GIVEN DATA below:

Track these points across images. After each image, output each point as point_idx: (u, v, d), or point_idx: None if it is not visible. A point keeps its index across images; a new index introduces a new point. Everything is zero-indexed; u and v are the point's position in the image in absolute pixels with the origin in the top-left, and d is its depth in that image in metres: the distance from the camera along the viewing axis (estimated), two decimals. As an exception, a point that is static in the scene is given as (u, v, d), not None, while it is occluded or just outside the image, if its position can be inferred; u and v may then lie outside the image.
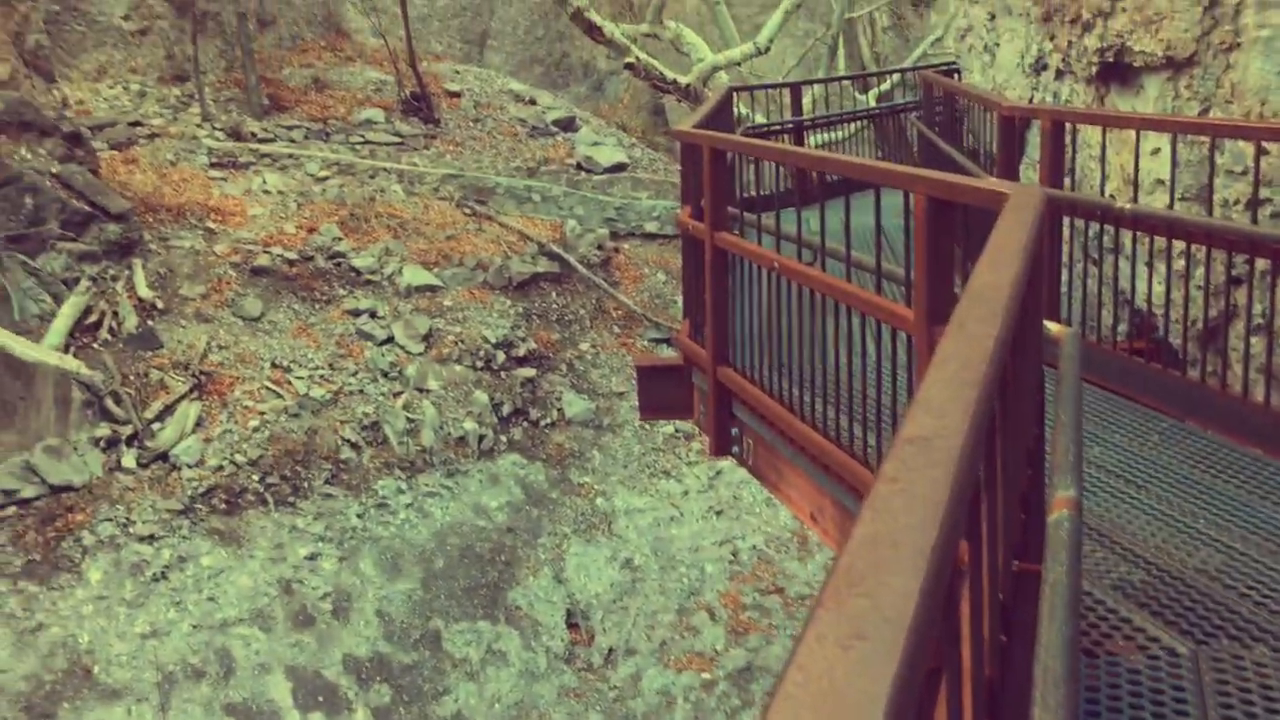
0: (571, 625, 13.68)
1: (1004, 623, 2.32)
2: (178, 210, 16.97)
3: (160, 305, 15.09)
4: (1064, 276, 6.30)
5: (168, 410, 13.76)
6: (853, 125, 15.80)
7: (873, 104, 20.48)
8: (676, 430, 16.53)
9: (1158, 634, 3.29)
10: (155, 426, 13.59)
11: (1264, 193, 5.26)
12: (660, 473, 16.00)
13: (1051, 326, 3.49)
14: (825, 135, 15.51)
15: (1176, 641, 3.24)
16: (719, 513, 15.51)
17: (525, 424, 15.90)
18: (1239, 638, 3.29)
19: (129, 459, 13.14)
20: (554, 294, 17.93)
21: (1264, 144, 5.05)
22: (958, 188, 3.60)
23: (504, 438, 15.55)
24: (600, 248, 19.07)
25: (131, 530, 12.49)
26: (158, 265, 15.73)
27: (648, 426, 16.42)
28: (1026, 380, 2.75)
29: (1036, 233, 2.77)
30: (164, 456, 13.32)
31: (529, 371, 16.41)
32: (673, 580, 14.46)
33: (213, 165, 18.87)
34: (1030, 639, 1.93)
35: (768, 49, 19.77)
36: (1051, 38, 7.34)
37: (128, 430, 13.35)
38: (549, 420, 16.10)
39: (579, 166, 21.52)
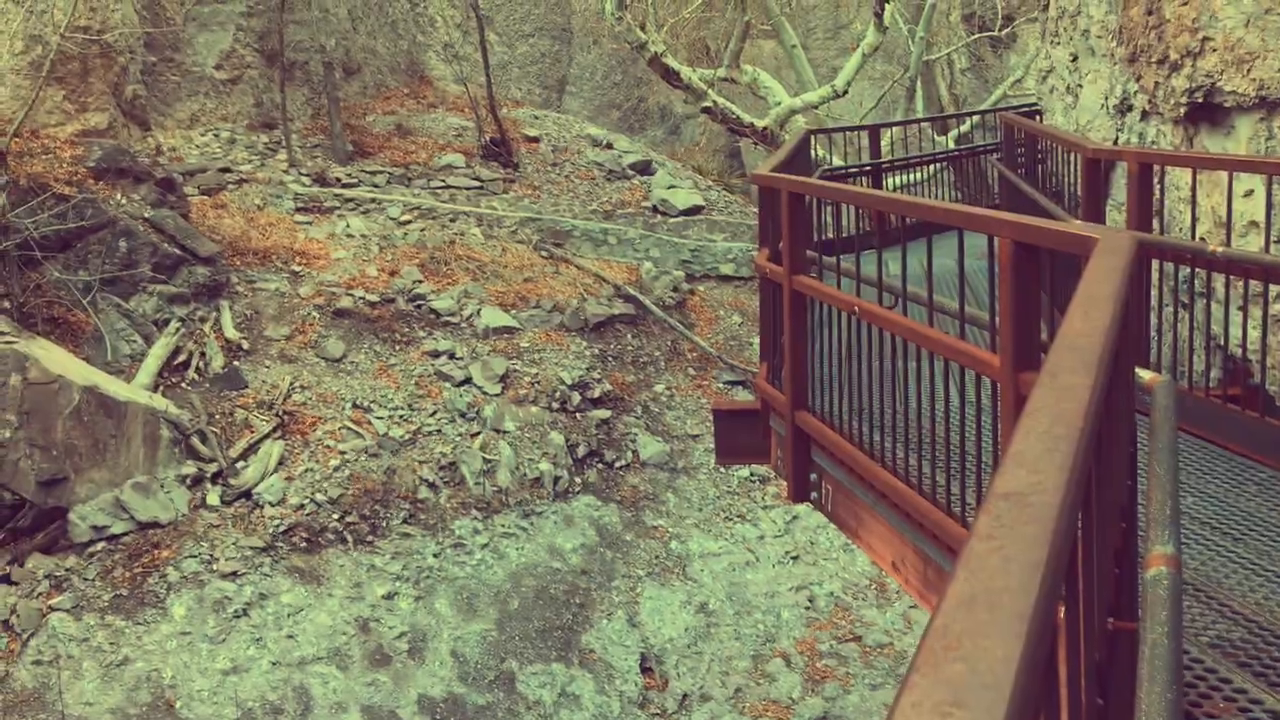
0: (645, 669, 13.58)
1: (1099, 684, 2.24)
2: (264, 253, 17.41)
3: (246, 346, 15.45)
4: (1153, 321, 6.14)
5: (251, 449, 14.04)
6: (931, 167, 15.68)
7: (951, 146, 20.31)
8: (751, 474, 16.41)
9: (1260, 696, 3.15)
10: (239, 465, 13.86)
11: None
12: (735, 516, 15.88)
13: (1144, 374, 3.39)
14: (903, 177, 15.41)
15: None
16: (795, 558, 15.33)
17: (600, 465, 15.91)
18: (1347, 701, 3.13)
19: (213, 496, 13.41)
20: (629, 336, 17.99)
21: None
22: (1044, 232, 3.54)
23: (579, 479, 15.57)
24: (676, 290, 19.12)
25: (215, 567, 12.71)
26: (244, 307, 16.12)
27: (722, 470, 16.33)
28: (1119, 431, 2.68)
29: (1128, 278, 2.70)
30: (247, 494, 13.57)
31: (604, 413, 16.45)
32: (748, 626, 14.29)
33: (298, 210, 19.34)
34: (1127, 701, 1.85)
35: (845, 92, 19.76)
36: (1137, 78, 7.21)
37: (213, 468, 13.64)
38: (623, 462, 16.10)
39: (655, 209, 21.64)
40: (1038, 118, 11.24)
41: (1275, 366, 5.52)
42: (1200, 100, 6.32)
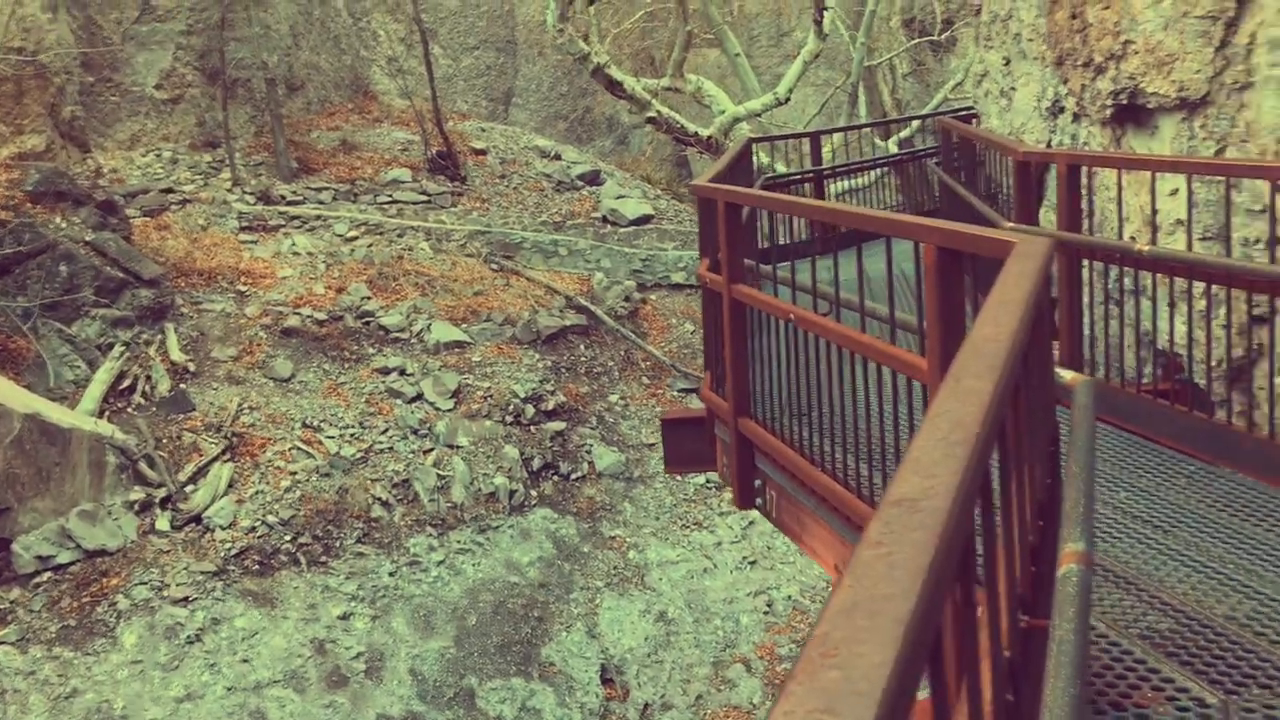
0: (606, 680, 13.57)
1: (1011, 681, 2.28)
2: (209, 274, 17.22)
3: (192, 368, 15.27)
4: (1086, 319, 6.26)
5: (200, 472, 13.88)
6: (875, 172, 15.84)
7: (894, 150, 20.54)
8: (708, 481, 16.47)
9: (1187, 684, 3.22)
10: (188, 489, 13.69)
11: (1284, 231, 5.21)
12: (692, 524, 15.92)
13: (1065, 374, 3.46)
14: (847, 183, 15.55)
15: (1206, 691, 3.17)
16: (752, 563, 15.39)
17: (556, 478, 15.89)
18: (1270, 686, 3.21)
19: (163, 522, 13.24)
20: (582, 347, 17.99)
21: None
22: (966, 237, 3.60)
23: (534, 492, 15.54)
24: (628, 299, 19.15)
25: (165, 593, 12.55)
26: (190, 329, 15.94)
27: (679, 478, 16.37)
28: (1034, 431, 2.73)
29: (1042, 282, 2.76)
30: (197, 519, 13.40)
31: (558, 425, 16.43)
32: (707, 633, 14.33)
33: (243, 229, 19.16)
34: (1039, 697, 1.90)
35: (788, 99, 19.91)
36: (1065, 81, 7.35)
37: (161, 493, 13.47)
38: (579, 473, 16.09)
39: (605, 219, 21.68)
40: (974, 121, 11.40)
41: (1203, 361, 5.64)
42: (1125, 102, 6.46)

End of GIVEN DATA.

Range to copy from the records above: the line containing "19: (129, 459, 13.14)" to the line containing "41: (1275, 366, 5.52)", both included. Output those lines exactly and only those, skipping pictures.

* _ANSWER TO THIS EXERCISE_:
19: (129, 459, 13.14)
20: (554, 294, 17.93)
21: (1264, 144, 5.05)
22: (958, 188, 3.60)
23: (504, 438, 15.55)
24: (600, 248, 19.07)
25: (131, 530, 12.49)
26: (158, 265, 15.73)
27: (648, 426, 16.42)
28: (1026, 380, 2.75)
29: (1036, 233, 2.77)
30: (164, 456, 13.32)
31: (529, 371, 16.41)
32: (673, 580, 14.46)
33: (213, 165, 18.87)
34: (1030, 639, 1.93)
35: (768, 49, 19.77)
36: (1051, 38, 7.34)
37: (128, 430, 13.35)
38: (549, 420, 16.10)
39: (579, 166, 21.52)
0: (645, 669, 13.58)
1: (1099, 684, 2.24)
2: (264, 253, 17.41)
3: (246, 346, 15.45)
4: (1153, 321, 6.14)
5: (251, 449, 14.04)
6: (931, 167, 15.68)
7: (951, 146, 20.31)
8: (751, 474, 16.41)
9: (1260, 696, 3.15)
10: (239, 465, 13.86)
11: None
12: (735, 516, 15.88)
13: (1144, 374, 3.39)
14: (903, 177, 15.41)
15: None
16: (795, 558, 15.33)
17: (600, 465, 15.91)
18: (1347, 701, 3.13)
19: (213, 496, 13.41)
20: (629, 336, 17.99)
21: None
22: (1044, 232, 3.54)
23: (579, 479, 15.57)
24: (676, 290, 19.12)
25: (215, 567, 12.71)
26: (244, 307, 16.12)
27: (722, 470, 16.33)
28: (1119, 431, 2.68)
29: (1128, 278, 2.70)
30: (247, 494, 13.57)
31: (604, 413, 16.45)
32: (748, 626, 14.29)
33: (298, 210, 19.34)
34: (1127, 701, 1.85)
35: (845, 92, 19.76)
36: (1137, 78, 7.21)
37: (213, 468, 13.64)
38: (623, 462, 16.10)
39: (655, 209, 21.64)
40: (1038, 118, 11.24)
41: (1275, 366, 5.52)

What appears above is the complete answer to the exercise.